> _Description of the task_: Copy every line of the records below verbatim, in the same order, without altering any character.

> _Dataset records_:

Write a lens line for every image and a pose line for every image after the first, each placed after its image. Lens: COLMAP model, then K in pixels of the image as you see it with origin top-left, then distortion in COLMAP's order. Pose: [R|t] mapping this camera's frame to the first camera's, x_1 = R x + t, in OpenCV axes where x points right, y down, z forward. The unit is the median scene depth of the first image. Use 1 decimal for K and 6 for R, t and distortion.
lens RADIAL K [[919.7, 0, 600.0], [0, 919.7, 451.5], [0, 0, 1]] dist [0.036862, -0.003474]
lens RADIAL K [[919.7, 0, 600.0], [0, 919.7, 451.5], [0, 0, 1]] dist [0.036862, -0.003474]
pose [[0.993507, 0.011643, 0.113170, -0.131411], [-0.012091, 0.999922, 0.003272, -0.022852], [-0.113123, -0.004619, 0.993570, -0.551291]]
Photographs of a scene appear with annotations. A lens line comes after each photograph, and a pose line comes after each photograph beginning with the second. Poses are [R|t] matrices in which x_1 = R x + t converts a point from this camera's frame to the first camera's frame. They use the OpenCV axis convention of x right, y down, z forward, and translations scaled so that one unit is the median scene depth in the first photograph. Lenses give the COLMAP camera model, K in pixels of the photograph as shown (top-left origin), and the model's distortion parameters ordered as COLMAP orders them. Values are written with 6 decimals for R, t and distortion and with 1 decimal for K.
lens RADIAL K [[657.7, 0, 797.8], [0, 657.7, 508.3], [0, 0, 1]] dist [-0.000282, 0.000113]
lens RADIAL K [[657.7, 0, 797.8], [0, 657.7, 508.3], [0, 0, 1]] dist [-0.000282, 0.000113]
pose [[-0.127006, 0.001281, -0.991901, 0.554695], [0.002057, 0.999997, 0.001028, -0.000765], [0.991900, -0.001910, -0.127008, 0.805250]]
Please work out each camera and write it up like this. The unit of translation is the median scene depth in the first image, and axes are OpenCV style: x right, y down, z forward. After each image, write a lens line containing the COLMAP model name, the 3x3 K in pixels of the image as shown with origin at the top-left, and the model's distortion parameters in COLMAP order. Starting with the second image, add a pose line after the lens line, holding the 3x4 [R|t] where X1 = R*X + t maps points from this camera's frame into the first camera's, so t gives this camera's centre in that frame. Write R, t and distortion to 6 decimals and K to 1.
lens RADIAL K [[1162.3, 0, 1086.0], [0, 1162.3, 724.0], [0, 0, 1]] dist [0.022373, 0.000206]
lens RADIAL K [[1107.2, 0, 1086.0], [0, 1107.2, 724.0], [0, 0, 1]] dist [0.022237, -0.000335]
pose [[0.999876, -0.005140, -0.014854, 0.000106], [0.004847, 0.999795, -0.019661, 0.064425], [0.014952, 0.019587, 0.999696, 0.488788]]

> _Task output_:
Write a lens line for every image and a pose line for every image after the first, each placed after its image. Lens: COLMAP model, then K in pixels of the image as you see it with origin top-left, then distortion in COLMAP's order. Pose: [R|t] mapping this camera's frame to the first camera's, x_1 = R x + t, in OpenCV axes where x points right, y down, z forward. The unit is the median scene depth of the first image. Use 1 decimal for K and 6 for R, t and distortion.
lens RADIAL K [[919.7, 0, 600.0], [0, 919.7, 451.5], [0, 0, 1]] dist [0.036862, -0.003474]
lens RADIAL K [[919.7, 0, 600.0], [0, 919.7, 451.5], [0, 0, 1]] dist [0.036862, -0.003474]
pose [[0.993507, 0.011643, 0.113170, -0.131411], [-0.012091, 0.999922, 0.003272, -0.022852], [-0.113123, -0.004619, 0.993570, -0.551291]]
Photographs of a scene appear with annotations. A lens line comes after each photograph, and a pose line comes after each photograph beginning with the second. Poses are [R|t] matrices in which x_1 = R x + t converts a point from this camera's frame to the first camera's frame. They use the OpenCV axis convention of x right, y down, z forward, and translations scaled so that one unit is the median scene depth in the first photograph. Lenses give the COLMAP camera model, K in pixels of the photograph as shown (top-left origin), and the model's distortion parameters ordered as COLMAP orders them. Values are written with 6 decimals for R, t and distortion and with 1 decimal for K.
lens RADIAL K [[657.7, 0, 797.8], [0, 657.7, 508.3], [0, 0, 1]] dist [-0.000282, 0.000113]
lens RADIAL K [[657.7, 0, 797.8], [0, 657.7, 508.3], [0, 0, 1]] dist [-0.000282, 0.000113]
pose [[-0.127006, 0.001281, -0.991901, 0.554695], [0.002057, 0.999997, 0.001028, -0.000765], [0.991900, -0.001910, -0.127008, 0.805250]]
Please work out each camera and write it up like this. The unit of translation is the median scene depth in the first image, and axes are OpenCV style: x right, y down, z forward. After each image, write a lens line containing the COLMAP model name, the 3x3 K in pixels of the image as shown with origin at the top-left, and the model's distortion parameters in COLMAP order. Starting with the second image, add a pose line after the lens line, holding the 3x4 [R|t] where X1 = R*X + t maps points from this camera's frame into the first camera's, so t gives this camera's centre in that frame. Write R, t and distortion to 6 decimals and K to 1.
lens RADIAL K [[1162.3, 0, 1086.0], [0, 1162.3, 724.0], [0, 0, 1]] dist [0.022373, 0.000206]
lens RADIAL K [[1107.2, 0, 1086.0], [0, 1107.2, 724.0], [0, 0, 1]] dist [0.022237, -0.000335]
pose [[0.999876, -0.005140, -0.014854, 0.000106], [0.004847, 0.999795, -0.019661, 0.064425], [0.014952, 0.019587, 0.999696, 0.488788]]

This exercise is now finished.